• [Assigned task]: Would you please output, word for word, the span of the listing below that opens on the line containing "<br /><br /><br />" and closes on the line containing "- 🔭 I’m currently working on ..."? Include both ends and nothing more.

*** Opening Records provided ***

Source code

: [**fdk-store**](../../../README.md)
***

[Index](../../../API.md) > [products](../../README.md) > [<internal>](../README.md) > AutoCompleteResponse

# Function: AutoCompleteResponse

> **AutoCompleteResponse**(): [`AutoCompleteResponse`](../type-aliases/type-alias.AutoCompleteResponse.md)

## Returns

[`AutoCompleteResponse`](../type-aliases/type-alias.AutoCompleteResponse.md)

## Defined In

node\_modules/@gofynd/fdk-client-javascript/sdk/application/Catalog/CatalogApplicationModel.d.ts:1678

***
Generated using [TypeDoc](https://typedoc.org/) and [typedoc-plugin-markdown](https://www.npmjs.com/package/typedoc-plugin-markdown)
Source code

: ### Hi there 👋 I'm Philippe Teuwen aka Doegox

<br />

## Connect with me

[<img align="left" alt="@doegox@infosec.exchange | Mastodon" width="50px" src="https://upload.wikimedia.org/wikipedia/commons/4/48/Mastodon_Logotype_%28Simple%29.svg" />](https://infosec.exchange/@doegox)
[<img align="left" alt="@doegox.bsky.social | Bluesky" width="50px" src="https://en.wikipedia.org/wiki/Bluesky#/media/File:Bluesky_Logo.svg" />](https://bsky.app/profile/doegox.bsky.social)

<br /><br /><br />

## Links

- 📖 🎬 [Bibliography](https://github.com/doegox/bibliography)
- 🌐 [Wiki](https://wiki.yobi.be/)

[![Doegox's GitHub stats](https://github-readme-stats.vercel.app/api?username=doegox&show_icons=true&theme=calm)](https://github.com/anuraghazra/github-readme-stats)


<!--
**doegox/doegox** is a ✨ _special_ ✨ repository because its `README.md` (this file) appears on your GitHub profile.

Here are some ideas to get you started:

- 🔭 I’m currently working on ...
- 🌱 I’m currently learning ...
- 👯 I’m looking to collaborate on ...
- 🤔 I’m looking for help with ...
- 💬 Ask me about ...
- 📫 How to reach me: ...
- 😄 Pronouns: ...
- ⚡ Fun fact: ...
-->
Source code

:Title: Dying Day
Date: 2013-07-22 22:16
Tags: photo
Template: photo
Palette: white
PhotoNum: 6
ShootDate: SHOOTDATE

*** Closing Records provided ***

• [Worked solution]:
<br /><br /><br />

## Links

- 📖 🎬 [Bibliography](https://github.com/doegox/bibliography)
- 🌐 [Wiki](https://wiki.yobi.be/)

[![Doegox's GitHub stats](https://github-readme-stats.vercel.app/api?username=doegox&show_icons=true&theme=calm)](https://github.com/anuraghazra/github-readme-stats)


<!--
**doegox/doegox** is a ✨ _special_ ✨ repository because its `README.md` (this file) appears on your GitHub profile.

Here are some ideas to get you started:

- 🔭 I’m currently working on ...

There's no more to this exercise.